Mortgage rates have fallen slightly because economic volatility in the US caused by President Trump’s trade war has increased the number of interest rate cuts the Bank of England is expected to make this year – possibly as many as four, according to traders.

But the number of expected cuts has also increased because the Bank of England now expects economic growth to be very sluggish, so though mortgage rates will be lower in the short-term, the risk of job losses and slower pay growth is higher.
Expert housing market analyst Neal Hudson said: “We’re walking a fine line between a short-term boom provided by falling interest rates and the potential negative consequences of people losing their jobs and the economy weakening because of what the US President is doing.”
He cautioned that these changes to lending were more about increasing the turnover of lenders than helping first-time buyers access affordable and sustainable mortgages.
If the UK’s economy subsequently took a downward turn, first-time buyers who borrowed large amounts with small deposits could find themselves in negative equity which means you cannot sell your home without paying the lender the shortfall.
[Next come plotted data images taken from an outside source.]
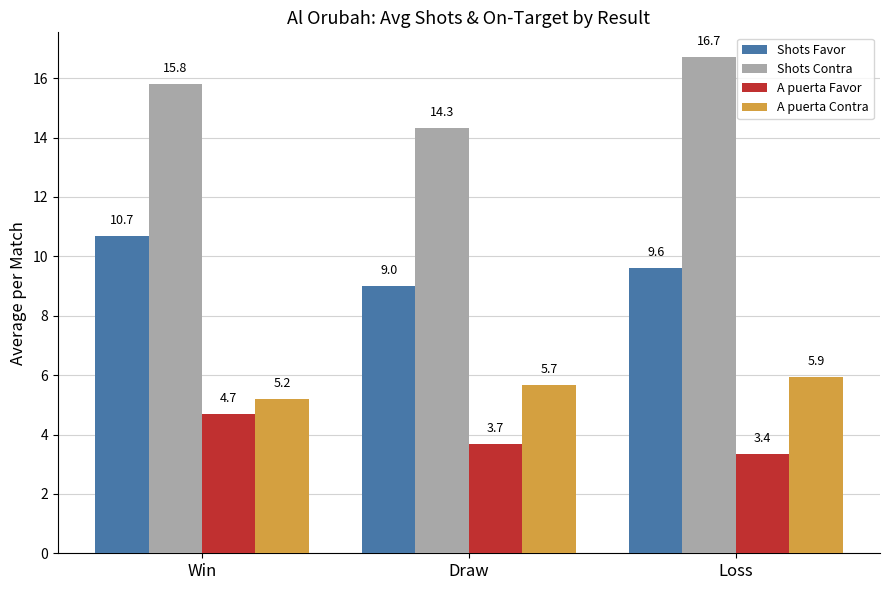

Does the chart contain any negative values?

No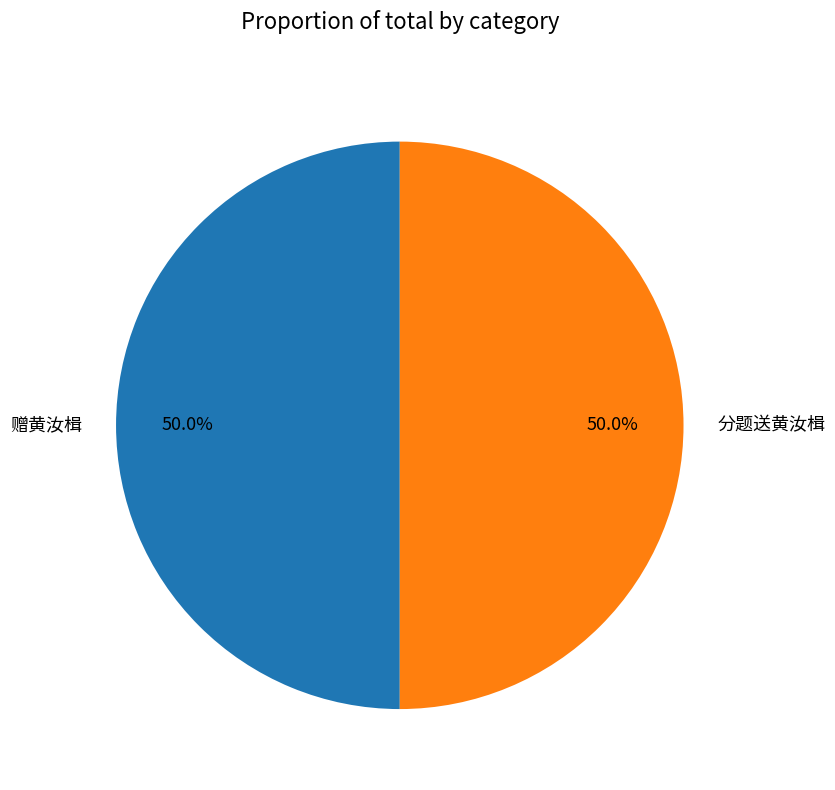

To the nearest percent, what percentage of the pie is 赠黄汝楫?

50%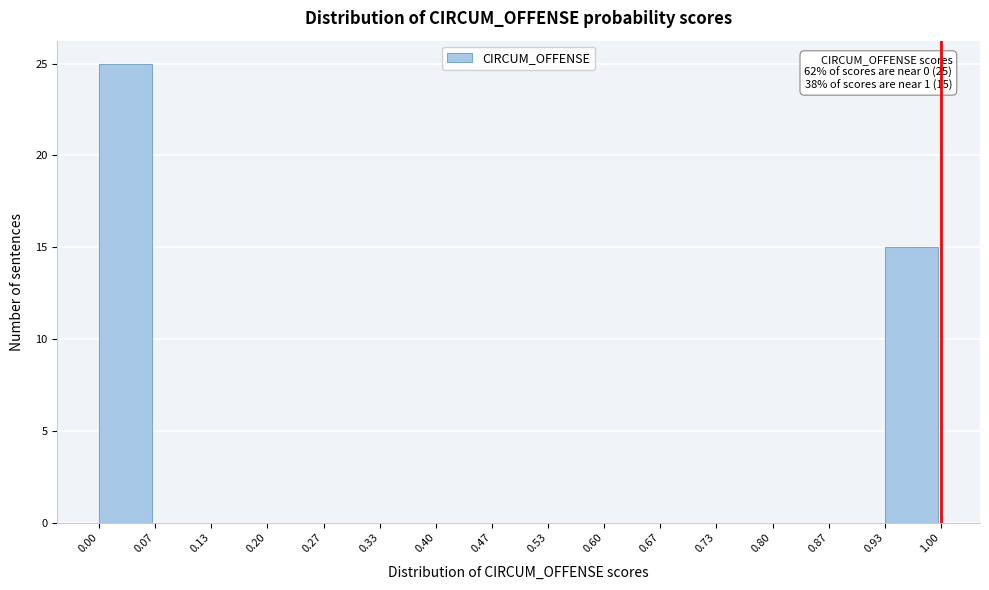

Over which range of the x-axis is the bar tallest?

0.00 to 0.07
Added to that, if interest rates rise sharply again in the future, households could struggle because they would have to pay more for their borrowing.
Some experts, however, are doubtful that house prices will rise significantly.
Richard Donnell, executive director at Houseful, said that that post-2008 regulations have made it harder for first-time buyers and other movers to access credit without large deposits.
But he added: “The recent clarifications from financial regulators, which have seen some lenders relax their stress tests, will help some people who are almost able to buy a home, but it’s not going to open the floodgates to huge numbers of first-time buyers.
“A greater relaxation of the rules, however, could impact house prices, mainly in regional markets outside the south of England. So this is a delicate balance of supply and demand.”
HM Treasury and the Bank of England were contacted for comment.
Buyer beware – relaxed lending rules pose risk for first-time buyers
By Vicky Spratt, Housing Correspondent
House prices in Britain remain at near historic highs – rising higher and faster than earnings almost consistently since the 90s.
Average house prices are currently roughly 8.8 times average earnings in this country.
This is a problem because most people (apart from the super wealthy, or those with wealthy parents) will buy a home with a relatively small downpayment (or deposit) and take out a mortgage based on their income to cover the rest.
As house prices have risen beyond earnings, this ratio has broken which means low deposit or longer-term mortgages have become more and more common.
In one sense, Reeves is right to look at relaxing rules so that people without large amounts of cash can still access home ownership.
However, encouraging people to borrow large sums of money at a time when the global economy is volatile is not entirely responsible.
In 2022, the Bank of England relaxed stress tests to promote borrowing and so far, this hasn’t had a disastrous impact. But that’s not to say it couldn’t in the future.
House prices could fall again, interest rates could spike again whilst recession is always a possibility.
Everything could, equally, be fine. Perhaps we’ll return to a period of relative global stability combined with ultra-low interest rates.
The latter is unlikely for now. So, both Reeves and lenders trying to boost their balance sheets must not see growth as a trade-off for stability. Because, as we know from 2008, it’s homeowners who pay the price of regulators’ mistakes.